### Information ###

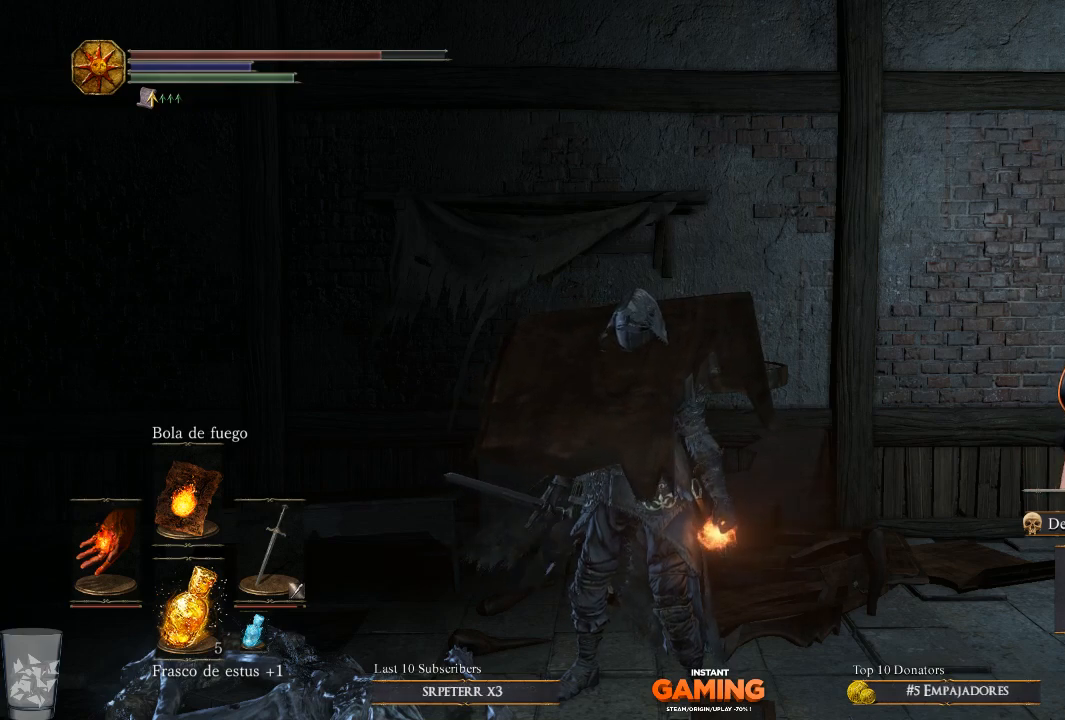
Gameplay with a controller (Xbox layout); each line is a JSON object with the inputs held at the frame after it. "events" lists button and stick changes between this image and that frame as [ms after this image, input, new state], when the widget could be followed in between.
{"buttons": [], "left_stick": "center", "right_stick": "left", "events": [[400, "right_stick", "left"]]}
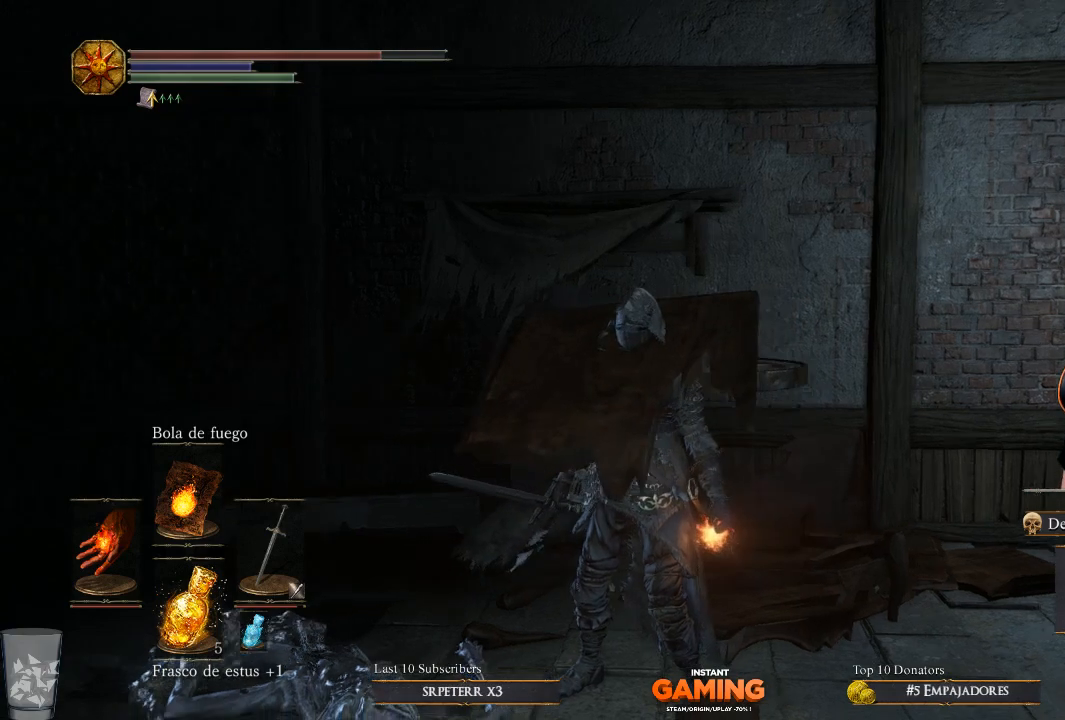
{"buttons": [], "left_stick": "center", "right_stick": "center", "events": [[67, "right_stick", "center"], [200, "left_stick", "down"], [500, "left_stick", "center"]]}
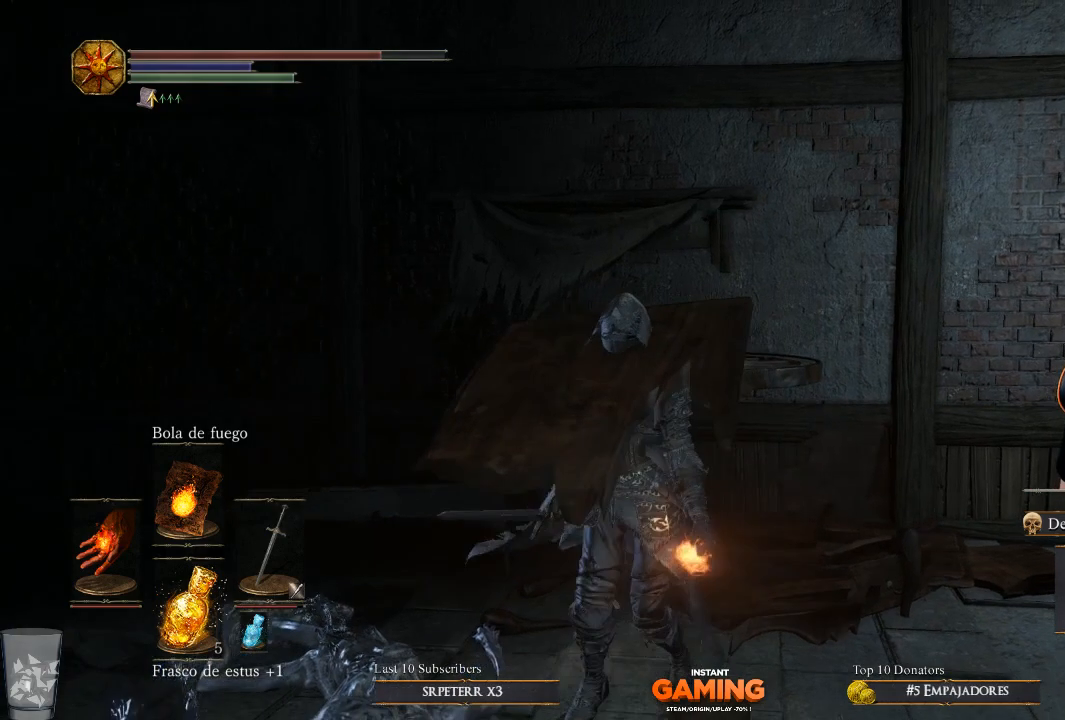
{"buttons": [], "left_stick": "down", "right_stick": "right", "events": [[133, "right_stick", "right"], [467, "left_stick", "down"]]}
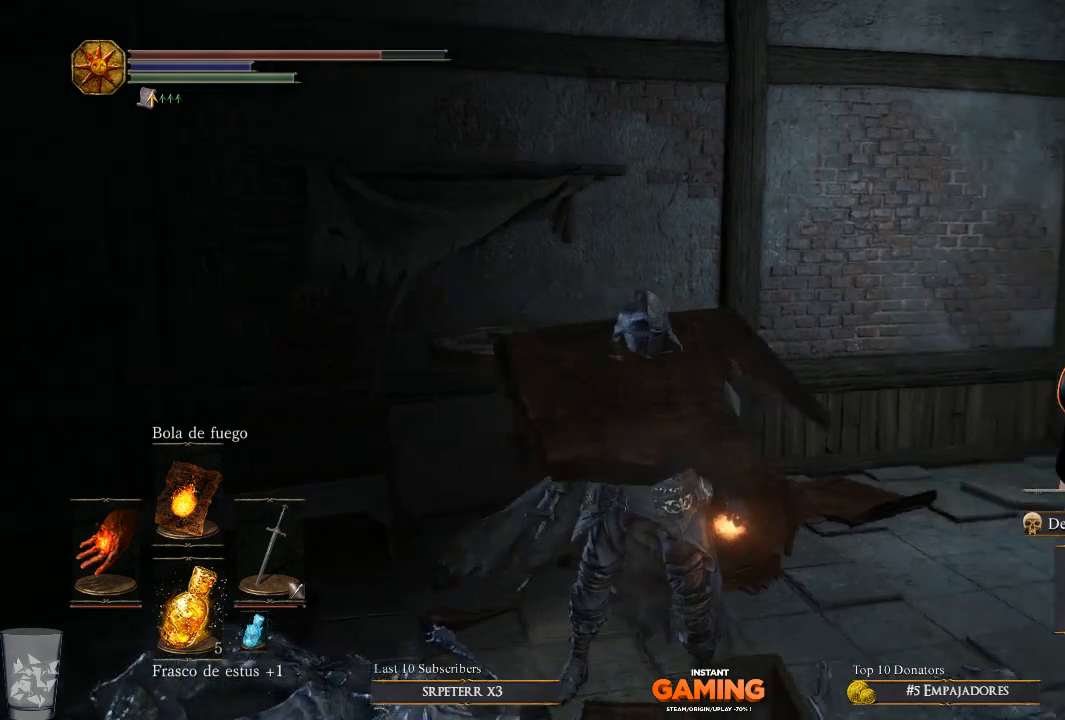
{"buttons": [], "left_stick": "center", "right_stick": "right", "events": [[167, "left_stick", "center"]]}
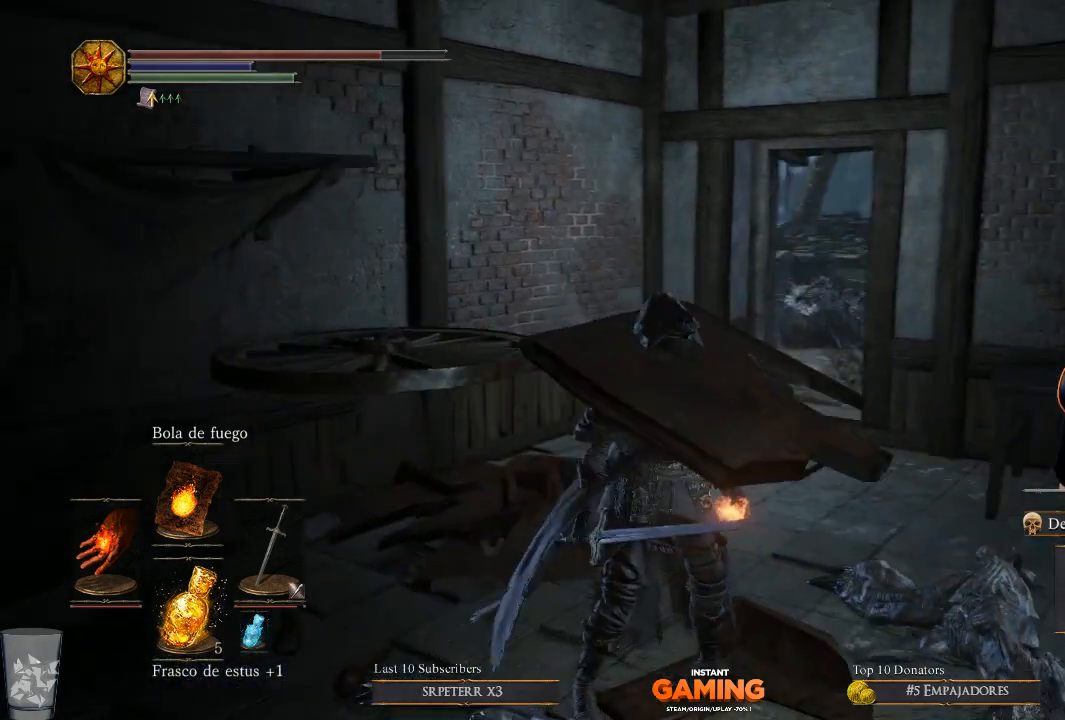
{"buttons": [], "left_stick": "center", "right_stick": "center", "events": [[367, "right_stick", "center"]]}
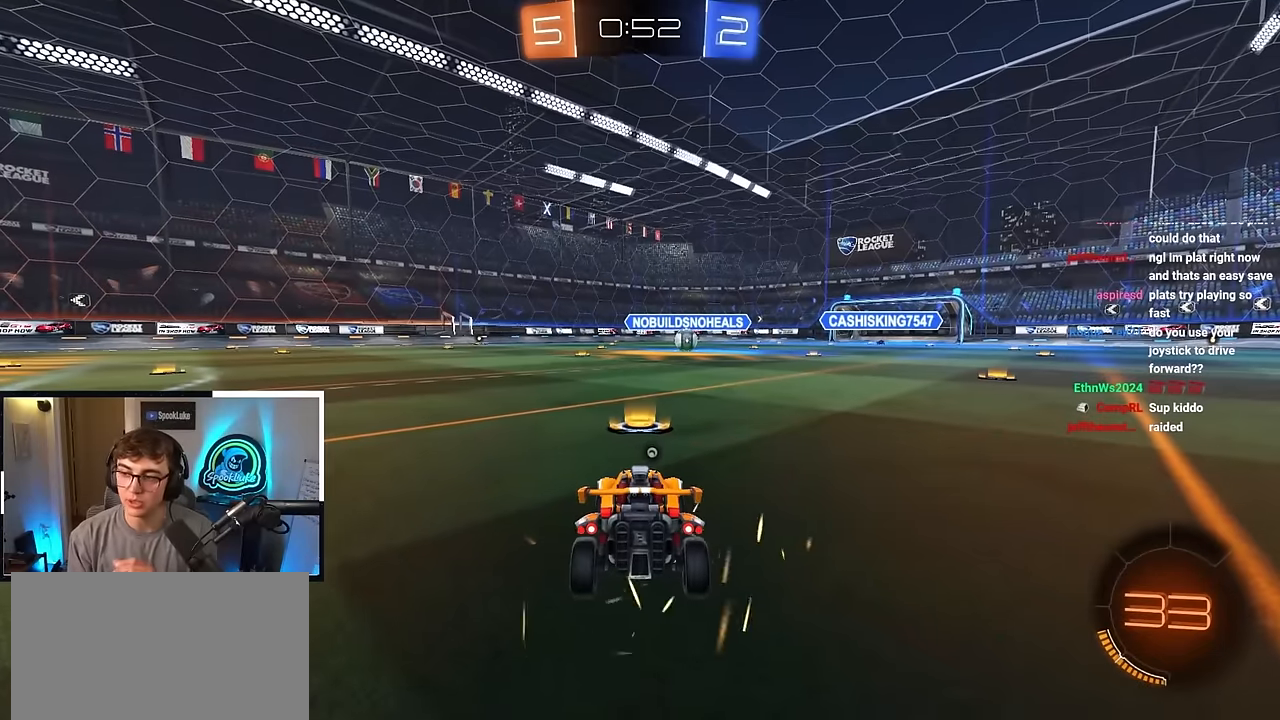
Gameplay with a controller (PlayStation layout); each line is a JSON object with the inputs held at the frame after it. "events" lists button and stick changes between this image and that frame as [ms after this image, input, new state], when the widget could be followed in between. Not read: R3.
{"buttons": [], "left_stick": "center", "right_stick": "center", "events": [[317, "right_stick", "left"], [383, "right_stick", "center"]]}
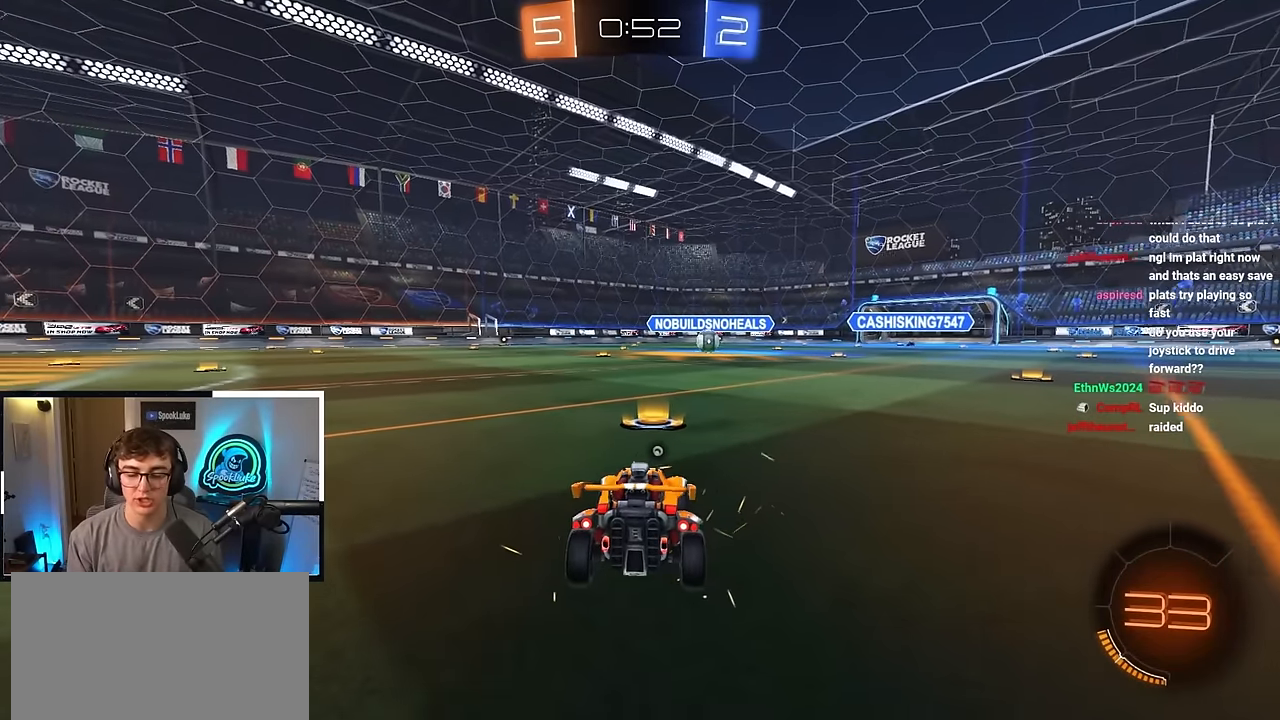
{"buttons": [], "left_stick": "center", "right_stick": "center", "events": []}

###

Instructions for the task: Without the pictures, restate all the entries above exactly.

Response area:
Gameplay with a controller (Xbox layout); each line is a JSON object with the inputs held at the frame after it. "events" lists button and stick changes between this image and that frame as [ms after this image, input, new state], when the widget could be followed in between.
{"buttons": [], "left_stick": "center", "right_stick": "left", "events": [[400, "right_stick", "left"]]}
{"buttons": [], "left_stick": "center", "right_stick": "center", "events": [[67, "right_stick", "center"], [200, "left_stick", "down"], [500, "left_stick", "center"]]}
{"buttons": [], "left_stick": "down", "right_stick": "right", "events": [[133, "right_stick", "right"], [467, "left_stick", "down"]]}
{"buttons": [], "left_stick": "center", "right_stick": "right", "events": [[167, "left_stick", "center"]]}
{"buttons": [], "left_stick": "center", "right_stick": "center", "events": [[367, "right_stick", "center"]]}
Gameplay with a controller (PlayStation layout); each line is a JSON object with the inputs held at the frame after it. "events" lists button and stick changes between this image and that frame as [ms after this image, input, new state], when the widget could be followed in between. Not read: R3.
{"buttons": [], "left_stick": "center", "right_stick": "center", "events": [[317, "right_stick", "left"], [383, "right_stick", "center"]]}
{"buttons": [], "left_stick": "center", "right_stick": "center", "events": []}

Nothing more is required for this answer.